Definition 5.3.2 Suppose that $(M_\theta )$ is a family of distributions with parameter space $\Pi \sw \R $. The reference prior $\Theta $ associated $(M_\theta )$ has density function given by
$\seteqnumber{0}{5.}{1}$
\begin{align} f_{\Theta }(\theta ) &\propto \E \l [\l (\frac {d}{d\theta }\log (L_{M_{\theta }}(X))\r )^2\r ]^{1/2} \label {eq:reference_prior_d1} \\ &\propto \E \l [-\frac {d^2}{d\theta ^2}\log (L_{M_{\theta }}(X))\r ]^{1/2}. \label {eq:reference_prior_d2} \end{align} where $X\sim M_\theta $. Both forms (5.2) and (5.3) are included on the reference sheets in Appendix A. Equation (5.3) is often easier to work with because it does not include a $(\cdot )^2$ term.

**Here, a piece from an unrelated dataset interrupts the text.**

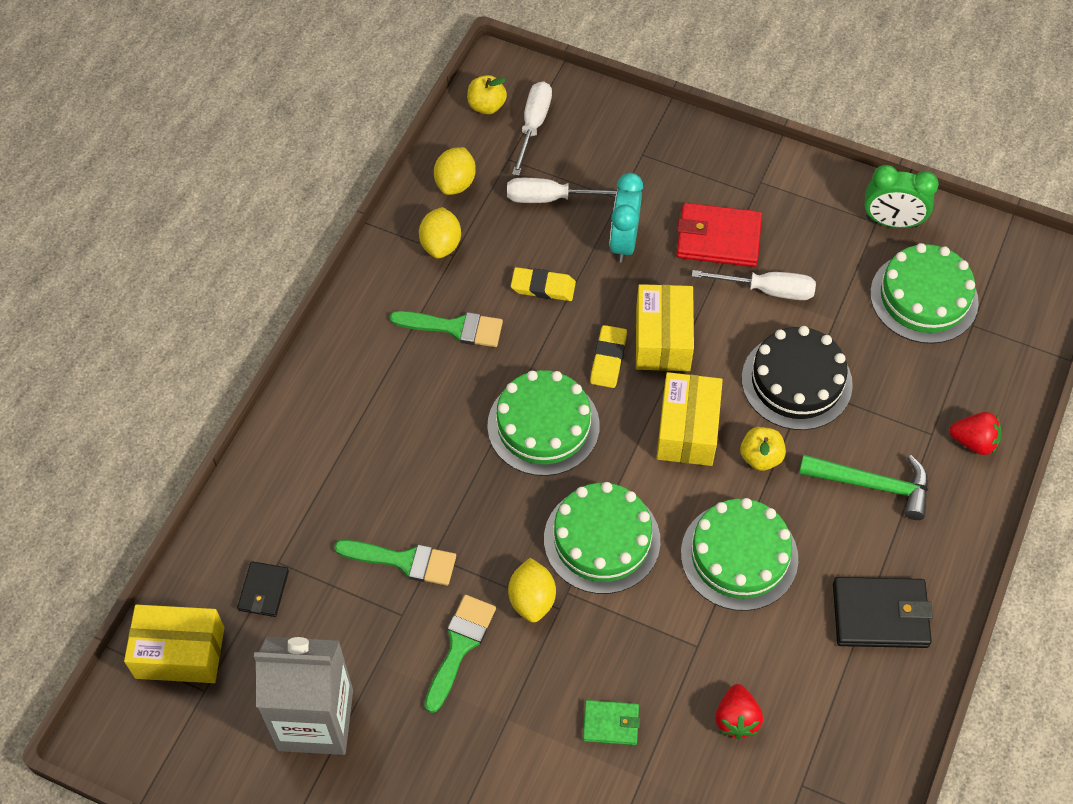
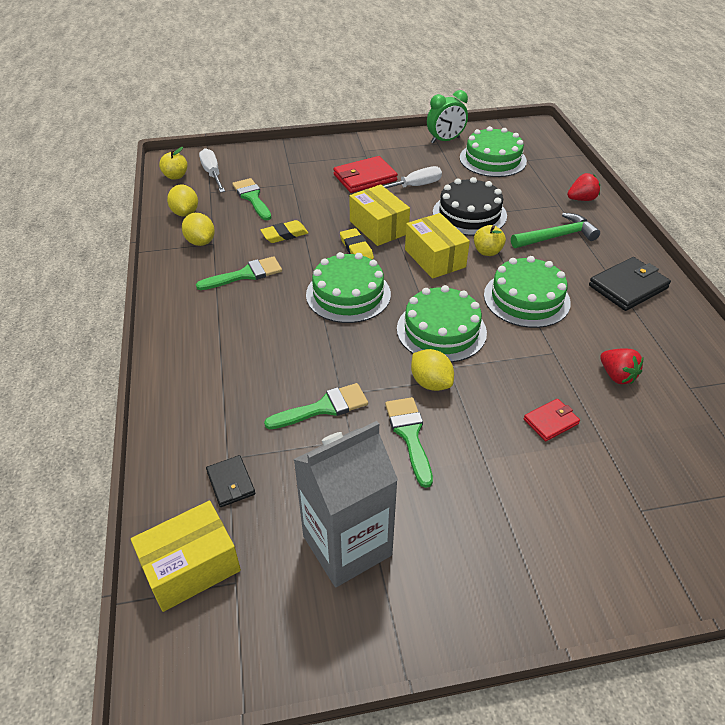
camera: 35 degrees left, 15 degrees down
(550, 198) = (252, 197): white screwdriver -> green brush
(610, 724) = (551, 422): green wallet -> red wallet
(624, 242) = (313, 198): turquoise clock -> none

There are some caveats to this definition. The reference prior might be an improper prior, or if the expectation in (5.2)/(5.3) is not finite then the reference prior may not exist.

Remark 5.3.3 $\offsyl $ Equations (5.2) and (5.3) are equivalent. To deduce (5.3) from (5.2), use the partial differentiation identity $\frac {\partial ^2}{\partial \theta ^2} \log f(x,\theta ) = \frac {1}{f(x,\theta )}\frac {\partial ^2}{\partial \theta ^2} f(x,\theta ) - \big ( \frac {\partial }{\partial \theta } \log f(x,\theta )\big )^2$ and that $\E \big [ \frac {1}{f(X;\theta )}\frac {\partial ^2}{\partial \theta ^2}f(X, \theta ) \, \big | \, \theta \big ] = \frac {\partial ^2}{\partial \theta ^2} \int _{\mathbb {R}} f(x,\theta )\,dx = 0$. We omit the details.

Example 5.3.4 For the Bernoulli model family $(M_p)_{p\in [0,1]}$ where $M_p\sim \Bern (p)$, the likelihood is
$\seteqnumber{0}{5.}{3}$
\begin{align*} L_{M_p}(x) \;=\; \begin{cases} p & \text { for }x=0\text { and }p\in [0,1] \\ 1-p & \text { for }x=1\text { and }p\in [0,1] \\ 0 & \text { otherwise} \end {cases} \;=\; \begin{cases} p^x(1-p)^{1-x} & \text { for }p\in [0,1] \\ 0 & \text { otherwise} \end {cases} \end{align*} for $x\in \{0,1\}$. For the non-zero case, $\frac {d}{dp}\log (L_{M_p}(x))=\frac {d}{dp}(x\log p + (1-x)\log (1-p))=\frac {x}{p}-\frac {1-x}{1-p}$ and so

\[\frac {d^2}{dp^2}\log (L_{M_p})(x)=\frac {-p}{x^2}-\frac {1-x}{(1-p)^2}.\]

Hence, from (5.3), for $p\in [0,1]$ the density function of the reference prior $P$ is given by
$\seteqnumber{0}{5.}{3}$
\begin{align*} f_P(p) &\propto \E \l [-\frac {d^2}{dp^2}\log (L_{M_{p}}(X))\r ]^{1/2} \\ &\propto \E \l [\frac {X}{p^2}+\frac {1-X}{(1-p)^2}\r ]^{1/2} \\ &\propto \l (\frac {\E [X]}{p^2}+\frac {1-\E [X]}{(1-p)^2}\r )^{1/2} \\ &\propto \l (\frac {p}{p^2}+\frac {1-p}{(1-p)^2}\r )^{1/2} \\ &\propto \l (\frac {1}{p}+\frac {1}{1-p}\r )^{1/2} \\ &\propto p^{-1/2}(1-p)^{-1/2}. \end{align*} Using Lemma 1.2.5 we recognize that $P\sim \Beta (\frac 12,\frac 12)$.

A useful fact is that the reference prior for $M_\theta $ and $M_\theta ^{\otimes n}$ are identical, in the sense that they are $\propto $ to each other. This is shown in Exercise 5.8.